MATERIALS PROVIDED:

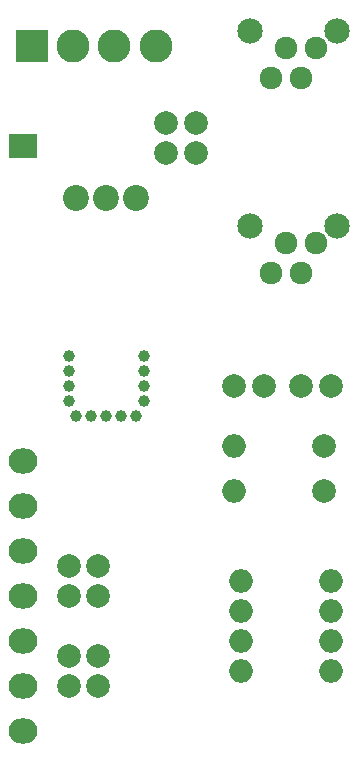
<source format=gbr>
G04 #@! TF.FileFunction,Soldermask,Bot*
%FSLAX46Y46*%
G04 Gerber Fmt 4.6, Leading zero omitted, Abs format (unit mm)*
G04 Created by KiCad (PCBNEW 4.0.6) date Friday, June 02, 2017 'PMt' 04:09:18 PM*
%MOMM*%
%LPD*%
G01*
G04 APERTURE LIST*
%ADD10C,0.100000*%
%ADD11C,2.000000*%
%ADD12O,2.432000X2.127200*%
%ADD13R,2.432000X2.127200*%
%ADD14O,2.000000X2.000000*%
%ADD15C,1.000000*%
%ADD16C,2.200000*%
%ADD17C,2.800000*%
%ADD18R,2.800000X2.800000*%
%ADD19C,2.150000*%
%ADD20C,1.924000*%
G04 APERTURE END LIST*
D10*
D11*
X209550000Y-121285000D03*
X212050000Y-121285000D03*
X206375000Y-121285000D03*
X203875000Y-121285000D03*
X200660000Y-99060000D03*
X200660000Y-101560000D03*
X198120000Y-99060000D03*
X198120000Y-101560000D03*
X189865000Y-136525000D03*
X192365000Y-136525000D03*
X189865000Y-139065000D03*
X192365000Y-139065000D03*
X189865000Y-144145000D03*
X192365000Y-144145000D03*
X189865000Y-146685000D03*
X192365000Y-146685000D03*
D12*
X186000000Y-150530000D03*
X186000000Y-127670000D03*
X186000000Y-131480000D03*
X186000000Y-135290000D03*
X186000000Y-139100000D03*
X186000000Y-142910000D03*
X186000000Y-146720000D03*
D13*
X186000000Y-101000000D03*
D11*
X211455000Y-126365000D03*
D14*
X203835000Y-126365000D03*
D11*
X211455000Y-130175000D03*
D14*
X203835000Y-130175000D03*
D15*
X196215000Y-118745000D03*
X196215000Y-120015000D03*
X196215000Y-121285000D03*
X196215000Y-122555000D03*
X195580000Y-123825000D03*
X194310000Y-123825000D03*
X193040000Y-123825000D03*
X191770000Y-123825000D03*
X190500000Y-123825000D03*
X189865000Y-122555000D03*
X189865000Y-121285000D03*
X189865000Y-120015000D03*
X189865000Y-118745000D03*
D16*
X195580000Y-105410000D03*
X193040000Y-105410000D03*
X190500000Y-105410000D03*
D17*
X193750000Y-92500000D03*
X197250000Y-92500000D03*
X190250000Y-92500000D03*
D18*
X186750000Y-92500000D03*
D14*
X204470000Y-137795000D03*
X204470000Y-140335000D03*
X204470000Y-142875000D03*
X204470000Y-145415000D03*
X212090000Y-145415000D03*
X212090000Y-142875000D03*
X212090000Y-140335000D03*
X212090000Y-137795000D03*
D19*
X205210000Y-107740000D03*
D20*
X207010000Y-111760000D03*
X208280000Y-109220000D03*
X209550000Y-111760000D03*
X210820000Y-109220000D03*
D19*
X212620000Y-107740000D03*
X205210000Y-91230000D03*
D20*
X207010000Y-95250000D03*
X208280000Y-92710000D03*
X209550000Y-95250000D03*
X210820000Y-92710000D03*
D19*
X212620000Y-91230000D03*
M02*

</source>
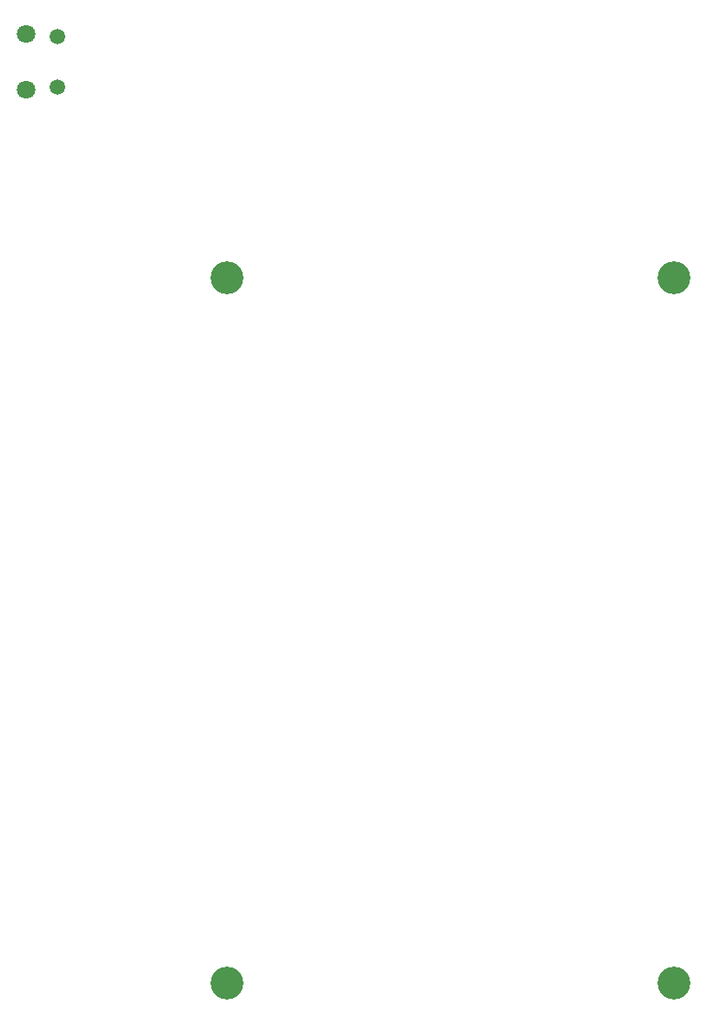
<source format=gbr>
%TF.GenerationSoftware,KiCad,Pcbnew,(6.0.7)*%
%TF.CreationDate,2023-09-07T13:48:50+01:00*%
%TF.ProjectId,CCC_rig_controller,4343435f-7269-4675-9f63-6f6e74726f6c,rev?*%
%TF.SameCoordinates,Original*%
%TF.FileFunction,NonPlated,1,2,NPTH,Drill*%
%TF.FilePolarity,Positive*%
%FSLAX46Y46*%
G04 Gerber Fmt 4.6, Leading zero omitted, Abs format (unit mm)*
G04 Created by KiCad (PCBNEW (6.0.7)) date 2023-09-07 13:48:50*
%MOMM*%
%LPD*%
G01*
G04 APERTURE LIST*
%TA.AperFunction,ComponentDrill*%
%ADD10C,1.500000*%
%TD*%
%TA.AperFunction,ComponentDrill*%
%ADD11C,1.800000*%
%TD*%
%TA.AperFunction,ComponentDrill*%
%ADD12C,3.200000*%
%TD*%
G04 APERTURE END LIST*
D10*
%TO.C,U1*%
X28730000Y-98769400D03*
X28730000Y-103619400D03*
D11*
X25700000Y-98469400D03*
X25700000Y-103919400D03*
D12*
%TO.C,NPTH_0*%
X45285800Y-122185800D03*
%TO.C,NPTH_2*%
X45285800Y-190785800D03*
%TO.C,NPTH_1*%
X88785800Y-122185800D03*
%TO.C,NPTH_3*%
X88785800Y-190785800D03*
M02*

</source>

WHAT THIS TASK INVOLVES: Leave out the pictures, and write out all the remaining data above exactly.

RESPONSE TO THIS TASK:
<source format=gbr>
G04 #@! TF.FileFunction,Soldermask,Bot*
%FSLAX46Y46*%
G04 Gerber Fmt 4.6, Leading zero omitted, Abs format (unit mm)*
G04 Created by KiCad (PCBNEW 4.0.6) date Friday, June 02, 2017 'PMt' 04:09:18 PM*
%MOMM*%
%LPD*%
G01*
G04 APERTURE LIST*
%ADD10C,0.100000*%
%ADD11C,2.000000*%
%ADD12O,2.432000X2.127200*%
%ADD13R,2.432000X2.127200*%
%ADD14O,2.000000X2.000000*%
%ADD15C,1.000000*%
%ADD16C,2.200000*%
%ADD17C,2.800000*%
%ADD18R,2.800000X2.800000*%
%ADD19C,2.150000*%
%ADD20C,1.924000*%
G04 APERTURE END LIST*
D10*
D11*
X209550000Y-121285000D03*
X212050000Y-121285000D03*
X206375000Y-121285000D03*
X203875000Y-121285000D03*
X200660000Y-99060000D03*
X200660000Y-101560000D03*
X198120000Y-99060000D03*
X198120000Y-101560000D03*
X189865000Y-136525000D03*
X192365000Y-136525000D03*
X189865000Y-139065000D03*
X192365000Y-139065000D03*
X189865000Y-144145000D03*
X192365000Y-144145000D03*
X189865000Y-146685000D03*
X192365000Y-146685000D03*
D12*
X186000000Y-150530000D03*
X186000000Y-127670000D03*
X186000000Y-131480000D03*
X186000000Y-135290000D03*
X186000000Y-139100000D03*
X186000000Y-142910000D03*
X186000000Y-146720000D03*
D13*
X186000000Y-101000000D03*
D11*
X211455000Y-126365000D03*
D14*
X203835000Y-126365000D03*
D11*
X211455000Y-130175000D03*
D14*
X203835000Y-130175000D03*
D15*
X196215000Y-118745000D03*
X196215000Y-120015000D03*
X196215000Y-121285000D03*
X196215000Y-122555000D03*
X195580000Y-123825000D03*
X194310000Y-123825000D03*
X193040000Y-123825000D03*
X191770000Y-123825000D03*
X190500000Y-123825000D03*
X189865000Y-122555000D03*
X189865000Y-121285000D03*
X189865000Y-120015000D03*
X189865000Y-118745000D03*
D16*
X195580000Y-105410000D03*
X193040000Y-105410000D03*
X190500000Y-105410000D03*
D17*
X193750000Y-92500000D03*
X197250000Y-92500000D03*
X190250000Y-92500000D03*
D18*
X186750000Y-92500000D03*
D14*
X204470000Y-137795000D03*
X204470000Y-140335000D03*
X204470000Y-142875000D03*
X204470000Y-145415000D03*
X212090000Y-145415000D03*
X212090000Y-142875000D03*
X212090000Y-140335000D03*
X212090000Y-137795000D03*
D19*
X205210000Y-107740000D03*
D20*
X207010000Y-111760000D03*
X208280000Y-109220000D03*
X209550000Y-111760000D03*
X210820000Y-109220000D03*
D19*
X212620000Y-107740000D03*
X205210000Y-91230000D03*
D20*
X207010000Y-95250000D03*
X208280000Y-92710000D03*
X209550000Y-95250000D03*
X210820000Y-92710000D03*
D19*
X212620000Y-91230000D03*
M02*

</source>
<source format=gbr>
%TF.GenerationSoftware,KiCad,Pcbnew,(6.0.7)*%
%TF.CreationDate,2023-09-07T13:48:50+01:00*%
%TF.ProjectId,CCC_rig_controller,4343435f-7269-4675-9f63-6f6e74726f6c,rev?*%
%TF.SameCoordinates,Original*%
%TF.FileFunction,NonPlated,1,2,NPTH,Drill*%
%TF.FilePolarity,Positive*%
%FSLAX46Y46*%
G04 Gerber Fmt 4.6, Leading zero omitted, Abs format (unit mm)*
G04 Created by KiCad (PCBNEW (6.0.7)) date 2023-09-07 13:48:50*
%MOMM*%
%LPD*%
G01*
G04 APERTURE LIST*
%TA.AperFunction,ComponentDrill*%
%ADD10C,1.500000*%
%TD*%
%TA.AperFunction,ComponentDrill*%
%ADD11C,1.800000*%
%TD*%
%TA.AperFunction,ComponentDrill*%
%ADD12C,3.200000*%
%TD*%
G04 APERTURE END LIST*
D10*
%TO.C,U1*%
X28730000Y-98769400D03*
X28730000Y-103619400D03*
D11*
X25700000Y-98469400D03*
X25700000Y-103919400D03*
D12*
%TO.C,NPTH_0*%
X45285800Y-122185800D03*
%TO.C,NPTH_2*%
X45285800Y-190785800D03*
%TO.C,NPTH_1*%
X88785800Y-122185800D03*
%TO.C,NPTH_3*%
X88785800Y-190785800D03*
M02*

</source>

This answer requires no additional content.